While the sniping is enjoyable overall, there is one issue when playing in portable mode. The right Joy-Con has a tendency to shift suddenly away from the target due to the drift, a common problem with older models of the console. This drifting occurs at inopportune moments, often leading to misplaced shots and considerable frustration. Playing on a Pro controller in docked mode, on the other hand, is just as enjoyable as using an Xbox One controller or a DualShock 4 due to the lack of issues.
While it’s critical to line up the shot properly before pulling the trigger, it’s far more important to account for sound. There is a limited amount of silenced ammunition in Sniper Elite 4, and enemies are very aware of any sounds out of the ordinary, causing them to flock to the source in large numbers. Fortunately, there are multiple ways to mask the noise of the guns. Ringing church bells, airplanes, and explosions all provide intermittent coverage while generators strategically placed around each level can add a constant racket to drown out the shots.
Sniper Elite 4 isn’t the longest game considering that there are only 10 missions, equaling roughly 12 hours of time. Though there are multiple reasons to go back into each mission, such as shooting statues or finding lost letters from dead soldiers. Finding these collectibles can help unlock a wide assortment of rifles, handguns, and automatic weapons.
If replaying the main campaign is not ideal, Sniper Elite 4 provides both competitive multiplayer for up to 12 players and a cooperative option for 2-4 snipers. Additionally, there are several DLC missions available for purchase, including one that tasks Fairburne with assassinating Adolf Hitler.

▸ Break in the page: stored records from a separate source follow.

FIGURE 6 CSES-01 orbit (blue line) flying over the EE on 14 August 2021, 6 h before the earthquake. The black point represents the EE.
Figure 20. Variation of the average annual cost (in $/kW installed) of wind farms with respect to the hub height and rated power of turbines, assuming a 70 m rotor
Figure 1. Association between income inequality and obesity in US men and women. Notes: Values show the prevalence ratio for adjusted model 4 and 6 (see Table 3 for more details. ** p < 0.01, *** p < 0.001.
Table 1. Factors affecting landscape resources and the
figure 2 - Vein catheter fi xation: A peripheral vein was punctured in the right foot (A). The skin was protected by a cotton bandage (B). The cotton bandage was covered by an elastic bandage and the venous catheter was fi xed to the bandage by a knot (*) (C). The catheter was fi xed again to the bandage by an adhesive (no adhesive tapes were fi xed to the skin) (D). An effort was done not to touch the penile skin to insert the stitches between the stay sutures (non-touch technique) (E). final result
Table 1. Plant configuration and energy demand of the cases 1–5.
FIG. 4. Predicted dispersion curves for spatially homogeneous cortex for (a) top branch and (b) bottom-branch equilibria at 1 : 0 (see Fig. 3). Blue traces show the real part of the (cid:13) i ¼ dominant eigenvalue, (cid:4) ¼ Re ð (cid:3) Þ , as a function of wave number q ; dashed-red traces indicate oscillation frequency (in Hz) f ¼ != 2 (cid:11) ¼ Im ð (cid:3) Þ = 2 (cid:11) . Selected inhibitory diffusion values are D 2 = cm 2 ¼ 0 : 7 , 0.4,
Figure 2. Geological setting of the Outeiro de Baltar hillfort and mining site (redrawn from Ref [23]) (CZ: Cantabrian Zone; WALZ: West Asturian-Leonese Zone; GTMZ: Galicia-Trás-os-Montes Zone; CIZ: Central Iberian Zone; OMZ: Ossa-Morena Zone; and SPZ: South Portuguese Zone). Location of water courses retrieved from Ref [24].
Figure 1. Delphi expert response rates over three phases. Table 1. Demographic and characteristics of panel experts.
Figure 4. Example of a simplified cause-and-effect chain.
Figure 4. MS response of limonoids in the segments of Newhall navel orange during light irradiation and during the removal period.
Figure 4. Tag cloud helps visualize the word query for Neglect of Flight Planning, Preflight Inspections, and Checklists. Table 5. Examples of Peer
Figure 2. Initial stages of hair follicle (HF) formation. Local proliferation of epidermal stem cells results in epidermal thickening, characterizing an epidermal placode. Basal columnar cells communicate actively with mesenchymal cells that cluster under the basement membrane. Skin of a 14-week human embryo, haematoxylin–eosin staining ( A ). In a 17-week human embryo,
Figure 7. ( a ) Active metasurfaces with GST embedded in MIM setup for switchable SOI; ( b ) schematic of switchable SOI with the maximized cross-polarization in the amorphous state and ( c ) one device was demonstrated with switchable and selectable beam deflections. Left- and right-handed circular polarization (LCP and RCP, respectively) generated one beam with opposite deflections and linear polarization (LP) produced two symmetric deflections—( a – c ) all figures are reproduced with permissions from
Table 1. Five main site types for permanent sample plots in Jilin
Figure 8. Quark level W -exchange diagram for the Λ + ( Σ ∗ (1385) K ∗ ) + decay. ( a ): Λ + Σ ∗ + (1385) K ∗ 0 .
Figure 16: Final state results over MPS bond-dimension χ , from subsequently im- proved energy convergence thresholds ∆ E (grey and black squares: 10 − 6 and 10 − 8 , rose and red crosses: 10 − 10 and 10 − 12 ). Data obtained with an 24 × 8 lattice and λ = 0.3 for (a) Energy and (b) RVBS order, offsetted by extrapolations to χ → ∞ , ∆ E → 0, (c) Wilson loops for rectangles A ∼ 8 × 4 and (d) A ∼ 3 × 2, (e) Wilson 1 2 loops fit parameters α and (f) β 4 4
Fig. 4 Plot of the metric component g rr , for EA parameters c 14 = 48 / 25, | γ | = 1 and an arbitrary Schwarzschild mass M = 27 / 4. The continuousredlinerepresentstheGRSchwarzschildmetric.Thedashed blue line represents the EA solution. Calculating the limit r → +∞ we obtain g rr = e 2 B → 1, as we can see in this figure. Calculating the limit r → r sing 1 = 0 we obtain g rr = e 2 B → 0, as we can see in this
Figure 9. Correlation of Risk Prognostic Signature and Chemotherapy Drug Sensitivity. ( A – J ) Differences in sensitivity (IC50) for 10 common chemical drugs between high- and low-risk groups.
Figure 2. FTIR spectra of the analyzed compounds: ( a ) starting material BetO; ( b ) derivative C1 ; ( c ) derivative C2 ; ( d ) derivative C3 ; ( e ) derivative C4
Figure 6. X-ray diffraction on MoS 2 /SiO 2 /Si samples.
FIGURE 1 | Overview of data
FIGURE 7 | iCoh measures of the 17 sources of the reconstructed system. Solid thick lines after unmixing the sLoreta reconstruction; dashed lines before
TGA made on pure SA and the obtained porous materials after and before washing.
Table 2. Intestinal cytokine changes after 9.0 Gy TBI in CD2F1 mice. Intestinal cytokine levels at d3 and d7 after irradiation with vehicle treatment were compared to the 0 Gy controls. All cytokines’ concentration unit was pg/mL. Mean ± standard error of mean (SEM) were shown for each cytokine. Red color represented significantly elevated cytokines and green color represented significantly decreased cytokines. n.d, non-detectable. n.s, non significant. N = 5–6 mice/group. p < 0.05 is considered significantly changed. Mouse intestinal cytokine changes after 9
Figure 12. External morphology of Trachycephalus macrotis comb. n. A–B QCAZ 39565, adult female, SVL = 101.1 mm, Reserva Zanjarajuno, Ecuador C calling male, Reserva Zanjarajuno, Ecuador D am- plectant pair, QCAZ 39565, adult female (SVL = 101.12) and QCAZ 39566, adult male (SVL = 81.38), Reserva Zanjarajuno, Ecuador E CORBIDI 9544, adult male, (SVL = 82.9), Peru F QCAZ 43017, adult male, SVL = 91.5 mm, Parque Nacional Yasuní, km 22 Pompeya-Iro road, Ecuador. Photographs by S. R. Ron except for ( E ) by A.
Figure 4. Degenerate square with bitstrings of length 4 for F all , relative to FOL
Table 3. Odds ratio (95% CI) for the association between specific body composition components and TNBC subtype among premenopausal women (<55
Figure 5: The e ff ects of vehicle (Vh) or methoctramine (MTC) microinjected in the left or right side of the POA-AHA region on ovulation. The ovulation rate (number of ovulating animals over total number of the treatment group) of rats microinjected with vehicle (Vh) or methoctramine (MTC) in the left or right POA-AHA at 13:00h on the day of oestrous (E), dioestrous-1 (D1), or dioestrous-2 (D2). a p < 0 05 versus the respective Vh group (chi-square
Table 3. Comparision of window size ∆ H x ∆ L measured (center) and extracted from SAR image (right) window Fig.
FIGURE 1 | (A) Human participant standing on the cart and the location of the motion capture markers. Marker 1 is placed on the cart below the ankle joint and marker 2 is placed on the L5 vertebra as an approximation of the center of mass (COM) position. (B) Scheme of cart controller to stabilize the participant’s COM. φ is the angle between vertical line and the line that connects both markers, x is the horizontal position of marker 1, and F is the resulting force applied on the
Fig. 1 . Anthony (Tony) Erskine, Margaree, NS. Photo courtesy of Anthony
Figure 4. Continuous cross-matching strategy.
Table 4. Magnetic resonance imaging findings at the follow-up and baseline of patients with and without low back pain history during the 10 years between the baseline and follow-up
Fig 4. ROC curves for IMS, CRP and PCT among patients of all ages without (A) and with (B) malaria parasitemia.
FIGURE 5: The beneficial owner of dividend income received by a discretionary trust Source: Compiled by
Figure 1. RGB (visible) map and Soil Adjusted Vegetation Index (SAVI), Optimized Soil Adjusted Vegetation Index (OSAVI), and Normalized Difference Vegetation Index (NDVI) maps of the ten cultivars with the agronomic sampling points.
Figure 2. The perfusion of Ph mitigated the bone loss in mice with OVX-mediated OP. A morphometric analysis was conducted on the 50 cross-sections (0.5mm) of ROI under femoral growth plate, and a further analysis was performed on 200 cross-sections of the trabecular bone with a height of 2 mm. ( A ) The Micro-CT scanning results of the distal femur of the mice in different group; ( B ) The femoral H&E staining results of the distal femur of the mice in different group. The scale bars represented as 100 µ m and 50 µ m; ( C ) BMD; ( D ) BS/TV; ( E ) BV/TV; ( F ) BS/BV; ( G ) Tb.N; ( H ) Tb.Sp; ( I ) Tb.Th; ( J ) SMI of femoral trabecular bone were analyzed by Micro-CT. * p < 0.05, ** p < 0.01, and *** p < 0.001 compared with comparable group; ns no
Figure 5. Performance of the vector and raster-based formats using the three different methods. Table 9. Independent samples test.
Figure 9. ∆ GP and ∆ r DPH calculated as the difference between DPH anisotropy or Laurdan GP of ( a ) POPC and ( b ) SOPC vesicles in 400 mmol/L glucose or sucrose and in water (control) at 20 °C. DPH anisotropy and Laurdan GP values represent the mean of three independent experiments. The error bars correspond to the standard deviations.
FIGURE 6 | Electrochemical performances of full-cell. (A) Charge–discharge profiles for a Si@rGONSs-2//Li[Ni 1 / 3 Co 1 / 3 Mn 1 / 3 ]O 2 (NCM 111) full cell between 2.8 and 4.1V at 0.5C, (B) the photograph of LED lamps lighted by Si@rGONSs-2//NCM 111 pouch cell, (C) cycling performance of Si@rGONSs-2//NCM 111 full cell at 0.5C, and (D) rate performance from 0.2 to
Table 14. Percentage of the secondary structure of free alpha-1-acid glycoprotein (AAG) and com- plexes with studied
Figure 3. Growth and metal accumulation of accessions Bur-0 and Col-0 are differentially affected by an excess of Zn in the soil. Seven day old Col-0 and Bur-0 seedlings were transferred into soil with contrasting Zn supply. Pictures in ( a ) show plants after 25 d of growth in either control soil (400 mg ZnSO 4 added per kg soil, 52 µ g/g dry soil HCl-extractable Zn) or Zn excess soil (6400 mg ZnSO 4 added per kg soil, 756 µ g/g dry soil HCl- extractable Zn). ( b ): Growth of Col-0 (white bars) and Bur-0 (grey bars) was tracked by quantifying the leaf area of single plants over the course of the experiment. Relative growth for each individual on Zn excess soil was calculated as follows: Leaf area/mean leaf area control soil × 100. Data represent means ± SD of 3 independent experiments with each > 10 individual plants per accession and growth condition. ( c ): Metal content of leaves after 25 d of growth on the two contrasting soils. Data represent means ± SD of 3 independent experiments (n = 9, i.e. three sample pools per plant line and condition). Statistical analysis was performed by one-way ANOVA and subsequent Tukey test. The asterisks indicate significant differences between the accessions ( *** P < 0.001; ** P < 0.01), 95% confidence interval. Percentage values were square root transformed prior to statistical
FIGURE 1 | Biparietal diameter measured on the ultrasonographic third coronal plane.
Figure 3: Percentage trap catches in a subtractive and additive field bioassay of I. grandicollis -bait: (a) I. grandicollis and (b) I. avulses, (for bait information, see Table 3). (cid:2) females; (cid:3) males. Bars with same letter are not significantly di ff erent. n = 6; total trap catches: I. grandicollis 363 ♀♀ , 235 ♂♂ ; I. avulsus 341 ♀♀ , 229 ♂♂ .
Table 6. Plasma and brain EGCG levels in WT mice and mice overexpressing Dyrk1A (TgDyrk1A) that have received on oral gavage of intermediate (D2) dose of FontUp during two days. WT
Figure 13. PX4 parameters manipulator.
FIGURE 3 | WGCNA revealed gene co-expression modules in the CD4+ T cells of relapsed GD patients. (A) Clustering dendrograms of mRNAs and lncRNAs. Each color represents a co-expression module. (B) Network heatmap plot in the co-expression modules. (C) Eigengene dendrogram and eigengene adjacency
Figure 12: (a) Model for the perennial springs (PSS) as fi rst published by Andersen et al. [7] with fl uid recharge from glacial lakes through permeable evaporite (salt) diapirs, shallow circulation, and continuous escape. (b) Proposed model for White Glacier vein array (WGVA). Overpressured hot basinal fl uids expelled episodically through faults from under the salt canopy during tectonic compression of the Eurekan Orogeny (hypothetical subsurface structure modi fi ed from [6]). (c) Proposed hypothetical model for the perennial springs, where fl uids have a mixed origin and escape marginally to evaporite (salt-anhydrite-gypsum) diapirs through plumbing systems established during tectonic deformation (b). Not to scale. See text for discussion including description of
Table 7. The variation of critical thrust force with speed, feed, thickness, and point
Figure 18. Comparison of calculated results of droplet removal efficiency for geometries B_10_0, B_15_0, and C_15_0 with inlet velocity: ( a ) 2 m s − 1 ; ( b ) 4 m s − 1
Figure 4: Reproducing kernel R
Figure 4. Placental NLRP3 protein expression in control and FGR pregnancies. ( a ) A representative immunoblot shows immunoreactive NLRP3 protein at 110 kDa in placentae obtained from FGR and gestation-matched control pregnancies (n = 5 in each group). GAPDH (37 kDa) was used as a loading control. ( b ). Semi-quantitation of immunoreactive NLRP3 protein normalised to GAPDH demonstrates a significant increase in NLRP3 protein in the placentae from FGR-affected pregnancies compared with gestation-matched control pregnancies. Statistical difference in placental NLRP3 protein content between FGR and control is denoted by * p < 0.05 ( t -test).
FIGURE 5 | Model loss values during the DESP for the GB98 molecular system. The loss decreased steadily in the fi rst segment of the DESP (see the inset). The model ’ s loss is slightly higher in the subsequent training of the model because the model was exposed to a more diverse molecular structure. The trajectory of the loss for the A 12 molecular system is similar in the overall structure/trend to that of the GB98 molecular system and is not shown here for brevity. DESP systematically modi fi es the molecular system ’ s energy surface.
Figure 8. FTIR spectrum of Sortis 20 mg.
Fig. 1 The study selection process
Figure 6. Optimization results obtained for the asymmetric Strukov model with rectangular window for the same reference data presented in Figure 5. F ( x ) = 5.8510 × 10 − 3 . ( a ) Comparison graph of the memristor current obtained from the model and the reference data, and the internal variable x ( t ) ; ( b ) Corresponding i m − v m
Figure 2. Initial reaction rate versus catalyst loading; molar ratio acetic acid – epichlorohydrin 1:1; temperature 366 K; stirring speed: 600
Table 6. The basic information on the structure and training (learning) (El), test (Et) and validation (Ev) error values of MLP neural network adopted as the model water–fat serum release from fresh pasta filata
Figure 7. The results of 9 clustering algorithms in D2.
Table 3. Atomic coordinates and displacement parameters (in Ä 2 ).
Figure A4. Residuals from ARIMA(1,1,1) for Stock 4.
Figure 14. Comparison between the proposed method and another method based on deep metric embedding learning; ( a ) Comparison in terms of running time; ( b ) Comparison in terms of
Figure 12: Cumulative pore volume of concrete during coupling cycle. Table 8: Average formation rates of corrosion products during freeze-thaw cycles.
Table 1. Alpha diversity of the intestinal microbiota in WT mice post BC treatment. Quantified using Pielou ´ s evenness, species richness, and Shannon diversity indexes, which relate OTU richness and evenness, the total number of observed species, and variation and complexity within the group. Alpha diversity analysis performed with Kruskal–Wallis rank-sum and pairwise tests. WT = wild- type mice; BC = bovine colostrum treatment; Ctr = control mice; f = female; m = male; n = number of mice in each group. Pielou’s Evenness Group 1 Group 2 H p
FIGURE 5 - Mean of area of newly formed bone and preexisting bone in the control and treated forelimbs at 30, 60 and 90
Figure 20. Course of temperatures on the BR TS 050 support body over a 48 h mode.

Sniper Elite 4 performs well overall on the Nintendo Switch and provides an opportunity to play the game on the go. There are no noticeable technical issues, and shooting enemy soldiers with perfectly-placed lung shots is still enjoyable. The Joy-Cons are not ideal for lining up each shot due to the twitchy nature, but they don’t hold back an overly enjoyable experience.
Rating: 4 out of 5
Sniper Elite 4 is currently available for PlayStation 4, Xbox One, Nintendo Switch, Google Stadia, and PC. A Nintendo Switch code was provided by Rebellion Developments for the purpose of this review.